Przepisz fragment tekstu od słów „Idźmy dalej. Morawiecki” aż do słów „te plany porzucił.” włącznie, zastępując „Apple” przez „Microsoft”.

▶ **FRAGMENT TEKSTU**
----

Co więcej, Morawiecki w swoim artykule twierdzi, że Unia powinna mieć większy budżet, a także sama pozyskać nowe dochody.

 

Spieszę z wyjaśnieniem, że unijny budżet bierze się ze składek państw członkowskich. Czy Polska jest gotowa zwiększyć swoją składkę? Będziemy mieli okazję się o tym przekonać, bo na ostatnim posiedzeniu Rada Europejska – gdzie Polskę reprezentował Morawiecki – jednomyślnie zaakceptowała pomysł zwiększenia unijnego budżetu.

 

O ile? Jeszcze nie wiadomo, ale w kuluarach Komisji Europejskiej – która zajmie się przygotowaniem konkretnej propozycji – mówi się o bilionach euro.

 

***

 

Idźmy dalej. Morawiecki chce też, aby Unia zwiększyła dochody własne. Jak? Proponuje wprowadzenie nowych podatków, między innymi: podatek od transakcji finansowych (FTT), podatek cyfrowy, podatek od śladu węglowego na towary spoza Unii oraz opłatę za wejście na wspólny unijny rynek.

 

Przypomnę tylko, że Morawiecki już raz chciał wprowadzić w Polsce podatek cyfrowy, obejmujący największe firmy technologiczne takie jak Apple, Facebook, Google czy Amazon. Wystarczyła krótka wizyta amerykańskiego wiceprezydenta i polski rząd natychmiast te plany porzucił.

 

Ale nawet gdyby Morawiecki zdobył się na odwagę i podatek na poziomie europejskim zostałby wprowadzony, to pieniądze będą rozdzielane przez Unię. Tę samą, którą Jarosław Kaczyński chce ograniczać!

----

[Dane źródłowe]

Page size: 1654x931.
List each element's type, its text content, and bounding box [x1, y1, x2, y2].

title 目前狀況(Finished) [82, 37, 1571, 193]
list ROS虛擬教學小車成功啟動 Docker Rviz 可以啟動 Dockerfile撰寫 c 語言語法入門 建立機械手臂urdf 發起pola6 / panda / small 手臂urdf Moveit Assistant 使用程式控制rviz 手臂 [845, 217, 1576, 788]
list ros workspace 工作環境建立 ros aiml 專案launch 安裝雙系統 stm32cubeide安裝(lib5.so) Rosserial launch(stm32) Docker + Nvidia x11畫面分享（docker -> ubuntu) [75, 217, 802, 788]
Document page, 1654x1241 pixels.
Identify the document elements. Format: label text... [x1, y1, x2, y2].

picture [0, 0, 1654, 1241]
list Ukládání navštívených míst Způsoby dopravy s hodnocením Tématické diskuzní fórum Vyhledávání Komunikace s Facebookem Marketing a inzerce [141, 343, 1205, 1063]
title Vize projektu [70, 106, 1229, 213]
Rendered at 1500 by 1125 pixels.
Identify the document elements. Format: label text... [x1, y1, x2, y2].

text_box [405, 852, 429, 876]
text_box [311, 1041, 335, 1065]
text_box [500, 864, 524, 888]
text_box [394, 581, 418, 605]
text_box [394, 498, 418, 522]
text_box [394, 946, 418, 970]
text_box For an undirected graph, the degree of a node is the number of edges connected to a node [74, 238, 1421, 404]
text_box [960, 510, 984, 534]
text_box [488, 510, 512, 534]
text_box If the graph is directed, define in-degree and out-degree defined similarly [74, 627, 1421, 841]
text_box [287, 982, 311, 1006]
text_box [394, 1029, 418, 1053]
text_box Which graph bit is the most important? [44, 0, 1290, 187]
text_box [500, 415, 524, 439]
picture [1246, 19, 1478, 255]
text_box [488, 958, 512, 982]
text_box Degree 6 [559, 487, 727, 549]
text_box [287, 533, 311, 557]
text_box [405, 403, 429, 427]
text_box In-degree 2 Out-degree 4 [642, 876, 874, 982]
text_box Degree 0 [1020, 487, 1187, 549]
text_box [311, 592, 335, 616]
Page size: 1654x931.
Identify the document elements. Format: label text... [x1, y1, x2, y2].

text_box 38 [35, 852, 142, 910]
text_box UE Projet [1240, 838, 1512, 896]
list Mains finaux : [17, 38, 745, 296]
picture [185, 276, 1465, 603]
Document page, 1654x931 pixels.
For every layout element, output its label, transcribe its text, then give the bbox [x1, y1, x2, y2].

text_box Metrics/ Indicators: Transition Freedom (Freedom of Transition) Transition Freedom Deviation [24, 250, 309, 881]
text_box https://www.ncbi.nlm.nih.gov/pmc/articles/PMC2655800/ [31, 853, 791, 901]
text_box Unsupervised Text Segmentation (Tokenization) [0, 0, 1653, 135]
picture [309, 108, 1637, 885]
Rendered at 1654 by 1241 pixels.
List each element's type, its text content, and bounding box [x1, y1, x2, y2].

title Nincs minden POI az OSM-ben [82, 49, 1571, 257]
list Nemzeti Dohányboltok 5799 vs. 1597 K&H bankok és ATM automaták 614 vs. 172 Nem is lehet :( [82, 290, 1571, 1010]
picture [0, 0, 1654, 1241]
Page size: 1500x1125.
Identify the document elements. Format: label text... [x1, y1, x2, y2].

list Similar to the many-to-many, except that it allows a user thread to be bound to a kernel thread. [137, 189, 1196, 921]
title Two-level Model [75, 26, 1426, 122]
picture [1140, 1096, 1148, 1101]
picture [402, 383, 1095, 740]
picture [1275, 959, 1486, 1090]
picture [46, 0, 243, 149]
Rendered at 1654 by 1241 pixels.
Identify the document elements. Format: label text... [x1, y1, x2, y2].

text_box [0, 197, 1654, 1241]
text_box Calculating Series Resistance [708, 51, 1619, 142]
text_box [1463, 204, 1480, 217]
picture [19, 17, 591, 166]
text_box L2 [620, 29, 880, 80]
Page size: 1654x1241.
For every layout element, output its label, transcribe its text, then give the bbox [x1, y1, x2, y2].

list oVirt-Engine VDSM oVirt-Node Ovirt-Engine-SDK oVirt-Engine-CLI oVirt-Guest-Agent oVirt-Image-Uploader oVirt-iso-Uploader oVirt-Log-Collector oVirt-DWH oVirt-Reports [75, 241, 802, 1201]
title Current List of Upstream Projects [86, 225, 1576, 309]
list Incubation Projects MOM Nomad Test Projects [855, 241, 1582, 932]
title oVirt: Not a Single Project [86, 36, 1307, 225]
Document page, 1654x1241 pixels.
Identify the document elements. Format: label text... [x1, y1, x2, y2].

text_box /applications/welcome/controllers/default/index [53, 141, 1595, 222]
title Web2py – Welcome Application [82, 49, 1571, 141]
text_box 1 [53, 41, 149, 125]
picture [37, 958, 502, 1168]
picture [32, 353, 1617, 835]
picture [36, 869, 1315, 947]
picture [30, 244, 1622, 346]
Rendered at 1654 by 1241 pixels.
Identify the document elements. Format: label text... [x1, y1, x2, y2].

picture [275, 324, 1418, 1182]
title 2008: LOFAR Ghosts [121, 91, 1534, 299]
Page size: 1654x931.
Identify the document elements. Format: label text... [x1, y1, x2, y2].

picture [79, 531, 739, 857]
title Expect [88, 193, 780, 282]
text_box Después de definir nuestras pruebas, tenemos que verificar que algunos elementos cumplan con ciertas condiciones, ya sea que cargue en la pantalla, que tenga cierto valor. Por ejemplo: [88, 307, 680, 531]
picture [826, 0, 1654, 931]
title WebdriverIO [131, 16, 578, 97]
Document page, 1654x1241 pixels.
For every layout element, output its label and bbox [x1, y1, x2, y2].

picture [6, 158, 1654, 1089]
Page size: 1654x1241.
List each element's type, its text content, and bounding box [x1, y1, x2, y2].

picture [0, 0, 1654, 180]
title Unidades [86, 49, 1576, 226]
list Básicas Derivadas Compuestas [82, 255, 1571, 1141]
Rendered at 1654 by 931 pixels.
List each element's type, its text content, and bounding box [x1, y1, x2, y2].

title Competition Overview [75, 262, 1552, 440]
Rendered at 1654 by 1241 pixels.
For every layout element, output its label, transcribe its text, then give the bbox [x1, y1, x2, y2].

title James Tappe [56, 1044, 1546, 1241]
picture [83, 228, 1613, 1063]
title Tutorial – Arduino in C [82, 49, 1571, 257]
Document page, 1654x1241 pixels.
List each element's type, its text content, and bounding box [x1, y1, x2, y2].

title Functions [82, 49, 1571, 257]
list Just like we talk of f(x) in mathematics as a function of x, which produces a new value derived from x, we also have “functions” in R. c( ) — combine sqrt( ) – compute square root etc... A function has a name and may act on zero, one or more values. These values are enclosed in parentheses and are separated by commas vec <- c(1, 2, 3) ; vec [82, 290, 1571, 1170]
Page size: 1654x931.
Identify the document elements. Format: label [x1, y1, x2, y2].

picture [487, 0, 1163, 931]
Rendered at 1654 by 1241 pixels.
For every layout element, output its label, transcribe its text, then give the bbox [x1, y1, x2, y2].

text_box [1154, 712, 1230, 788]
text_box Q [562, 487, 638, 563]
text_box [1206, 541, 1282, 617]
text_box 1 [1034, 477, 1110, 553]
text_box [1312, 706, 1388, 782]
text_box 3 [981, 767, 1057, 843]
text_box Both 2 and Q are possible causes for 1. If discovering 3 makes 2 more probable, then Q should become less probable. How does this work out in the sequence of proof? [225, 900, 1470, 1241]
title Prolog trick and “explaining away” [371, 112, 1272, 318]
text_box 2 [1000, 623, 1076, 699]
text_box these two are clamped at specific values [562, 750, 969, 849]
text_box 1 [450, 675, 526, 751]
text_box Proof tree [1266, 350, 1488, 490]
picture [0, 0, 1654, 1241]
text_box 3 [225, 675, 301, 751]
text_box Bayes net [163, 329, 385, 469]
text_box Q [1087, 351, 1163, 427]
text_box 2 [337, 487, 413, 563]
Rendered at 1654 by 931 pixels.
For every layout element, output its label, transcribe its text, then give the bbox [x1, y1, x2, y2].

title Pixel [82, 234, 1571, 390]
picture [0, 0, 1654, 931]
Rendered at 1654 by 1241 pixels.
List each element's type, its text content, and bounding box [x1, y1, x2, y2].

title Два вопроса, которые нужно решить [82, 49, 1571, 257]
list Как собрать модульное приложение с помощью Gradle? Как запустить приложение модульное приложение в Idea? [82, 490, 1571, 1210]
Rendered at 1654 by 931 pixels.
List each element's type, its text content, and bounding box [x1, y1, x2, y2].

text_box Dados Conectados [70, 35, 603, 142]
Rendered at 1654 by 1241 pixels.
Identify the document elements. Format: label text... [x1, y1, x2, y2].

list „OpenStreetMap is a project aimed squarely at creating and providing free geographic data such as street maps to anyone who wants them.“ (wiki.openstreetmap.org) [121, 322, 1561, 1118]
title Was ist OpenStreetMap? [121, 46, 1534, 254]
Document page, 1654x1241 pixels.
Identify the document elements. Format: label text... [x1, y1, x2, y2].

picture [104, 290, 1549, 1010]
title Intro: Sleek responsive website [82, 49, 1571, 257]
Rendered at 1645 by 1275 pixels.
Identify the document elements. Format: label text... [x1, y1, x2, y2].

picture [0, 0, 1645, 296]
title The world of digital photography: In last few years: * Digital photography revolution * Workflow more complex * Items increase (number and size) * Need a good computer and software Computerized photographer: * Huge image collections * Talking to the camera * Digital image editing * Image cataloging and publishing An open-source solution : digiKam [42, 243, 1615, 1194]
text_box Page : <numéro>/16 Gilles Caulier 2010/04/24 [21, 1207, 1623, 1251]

----

▶ **ROZWIĄZANIE ZADANIA**
Idźmy dalej. Morawiecki chce też, aby Unia zwiększyła dochody własne. Jak? Proponuje wprowadzenie nowych podatków, między innymi: podatek od transakcji finansowych (FTT), podatek cyfrowy, podatek od śladu węglowego na towary spoza Unii oraz opłatę za wejście na wspólny unijny rynek.

 

Przypomnę tylko, że Morawiecki już raz chciał wprowadzić w Polsce podatek cyfrowy, obejmujący największe firmy technologiczne takie jak Microsoft, Facebook, Google czy Amazon. Wystarczyła krótka wizyta amerykańskiego wiceprezydenta i polski rząd natychmiast te plany porzucił.